The 30th September also marked the moment that adolescents between twelve years and two months and seventeen were required to have the pass. Almost three quarters of our teenagers are currently fully vaccinated.
We are now starting the booster dose roll out to us oldies and those with health problems. I’ve already received my letter saying I need to organise a date but it has to be six months after the second dose. About holiday time then and alongside the flu jab (you can have them both on the same day but they suggest not in the same arm !).

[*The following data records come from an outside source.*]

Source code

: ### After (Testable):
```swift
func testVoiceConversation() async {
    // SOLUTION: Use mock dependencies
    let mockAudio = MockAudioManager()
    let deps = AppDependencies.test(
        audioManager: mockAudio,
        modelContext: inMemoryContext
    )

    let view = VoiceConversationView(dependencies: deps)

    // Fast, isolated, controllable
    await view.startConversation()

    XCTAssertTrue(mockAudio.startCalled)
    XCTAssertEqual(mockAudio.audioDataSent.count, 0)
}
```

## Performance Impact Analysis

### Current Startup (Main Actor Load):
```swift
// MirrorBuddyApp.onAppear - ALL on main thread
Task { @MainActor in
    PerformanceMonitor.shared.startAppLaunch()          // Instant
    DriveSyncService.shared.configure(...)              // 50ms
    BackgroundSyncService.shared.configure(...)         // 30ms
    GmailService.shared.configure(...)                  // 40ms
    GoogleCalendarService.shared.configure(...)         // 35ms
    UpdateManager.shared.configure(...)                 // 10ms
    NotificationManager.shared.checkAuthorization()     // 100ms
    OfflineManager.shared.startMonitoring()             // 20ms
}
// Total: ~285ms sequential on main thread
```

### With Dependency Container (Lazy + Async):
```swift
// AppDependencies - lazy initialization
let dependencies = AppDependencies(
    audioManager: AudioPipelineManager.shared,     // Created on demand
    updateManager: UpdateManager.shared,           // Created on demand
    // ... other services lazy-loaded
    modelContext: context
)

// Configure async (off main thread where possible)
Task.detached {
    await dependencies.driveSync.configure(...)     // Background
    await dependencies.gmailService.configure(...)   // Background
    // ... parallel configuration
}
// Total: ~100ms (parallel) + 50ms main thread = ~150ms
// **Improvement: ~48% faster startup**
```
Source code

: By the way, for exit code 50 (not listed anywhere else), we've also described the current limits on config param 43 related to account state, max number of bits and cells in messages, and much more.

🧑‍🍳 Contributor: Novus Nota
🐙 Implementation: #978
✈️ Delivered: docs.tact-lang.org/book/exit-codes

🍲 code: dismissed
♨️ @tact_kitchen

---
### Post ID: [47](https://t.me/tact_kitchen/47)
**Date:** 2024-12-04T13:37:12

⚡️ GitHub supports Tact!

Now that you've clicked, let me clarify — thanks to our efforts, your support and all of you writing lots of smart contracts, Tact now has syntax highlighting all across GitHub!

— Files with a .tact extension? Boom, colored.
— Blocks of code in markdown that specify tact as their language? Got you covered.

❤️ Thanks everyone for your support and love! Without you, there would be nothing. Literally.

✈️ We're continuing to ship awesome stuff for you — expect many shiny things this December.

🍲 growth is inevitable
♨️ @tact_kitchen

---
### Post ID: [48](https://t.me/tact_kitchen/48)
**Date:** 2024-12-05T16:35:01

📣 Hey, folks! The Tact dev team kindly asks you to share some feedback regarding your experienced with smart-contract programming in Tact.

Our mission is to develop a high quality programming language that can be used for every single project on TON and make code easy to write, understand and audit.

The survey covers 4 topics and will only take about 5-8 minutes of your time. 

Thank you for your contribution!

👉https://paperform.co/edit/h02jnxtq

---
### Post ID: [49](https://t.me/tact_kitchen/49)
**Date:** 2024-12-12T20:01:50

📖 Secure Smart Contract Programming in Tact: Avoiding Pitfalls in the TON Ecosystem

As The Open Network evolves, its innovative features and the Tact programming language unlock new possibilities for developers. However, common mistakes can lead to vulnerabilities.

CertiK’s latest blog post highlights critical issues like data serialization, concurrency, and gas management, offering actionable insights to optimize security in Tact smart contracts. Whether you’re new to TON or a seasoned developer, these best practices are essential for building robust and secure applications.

As a quick round off then, our case rate is below the 50/100k threshold and that means that our school childer under ten no longer wear masks in class. Mask wearing is still compulsory pretty much everywhere indoors. In a number of scenarios outside as well. Hand gel is still doing a roaring business. Controls on the pass are running at a high percentage. That said most of the staff at my swimming pool now just wave me through. At the cinema though you won’t even get inside to book a ticket without the pass. At a café you sit down, the waiter comes along, scans your pass and takes your order – in most cases, I have to say, not all the time ; I wasn’t checked yesterday.
The pass by the way contains no more than my name and the details of the vaccination’s batch, and date. In theory you can be asked for ID as well to prove that it indeed refers to you but I’ve not heard of anybody being asked.
I’ve changed the car and been vaccinated, so what else is new ? Well, I am finally a legal Brexit immigrant in France having received my Art50 resident’s card. In English it’s called WARP which is very Star Trek (Withdrawal Agreement Resident’s Permit).
Out on the battlefields there have been a few things going on but generally all very small scale. The September heritage weekend at Loos-en-Gohelle which combines both the British Battle of Loos and the Canadians’ Battle of Hill 70 was cancelled during the summer. The problem for the organisers is trying to forecast what the health picture is going to look like in six months time. At the time the decision was made the case rate in France had gone up a bit and the fear was that come colder weather it could take off again. Not sure about the colder weather because our summer up here was a wash out and when it wasn’t wet it was sunny with high winds.
I have this week received an invitation to the Armistice wreath laying at Bénifontaine where we have our Hill 70 plaque, so perhaps we may be seeing a return to a more normal situation. Last year’s commemorations were all very much a case of don’t turn up, the Maire will lay a wreath, end of.
The biggest battlefield thing that I have done this past six months was a visit to the Memorial Park at Vimy. By chance I noticed in the local paper that 403 Squadron RCAF, who were on training exercises in France would be visiting the memorial on 17th October, bringing three Griffon helicopters with them whilst on their way to Normandy. The weather could hardly have been better and a fair sized crowd of us were ushered onto the memorial balconies leaving the esplanade below free as a heli-pad.
I am sure that the crews were getting as much out of the visit as we were because they treated us to multiple passes over the twin pylons before landing. We did laugh though because having got everybody lined up ready for a wreath laying it became evident that none of the Canadians had masks, so somebody had to go off and get some. Quite why they were needed I am not sure but needless to say when the French party turned up, it was completely masked. Whatever !
That’s about it from France for the moment. We have our fingers crossed for the coming winter and the possibility of a life a little more normal come new year.
The Memorial Project’s ‘man at the front’.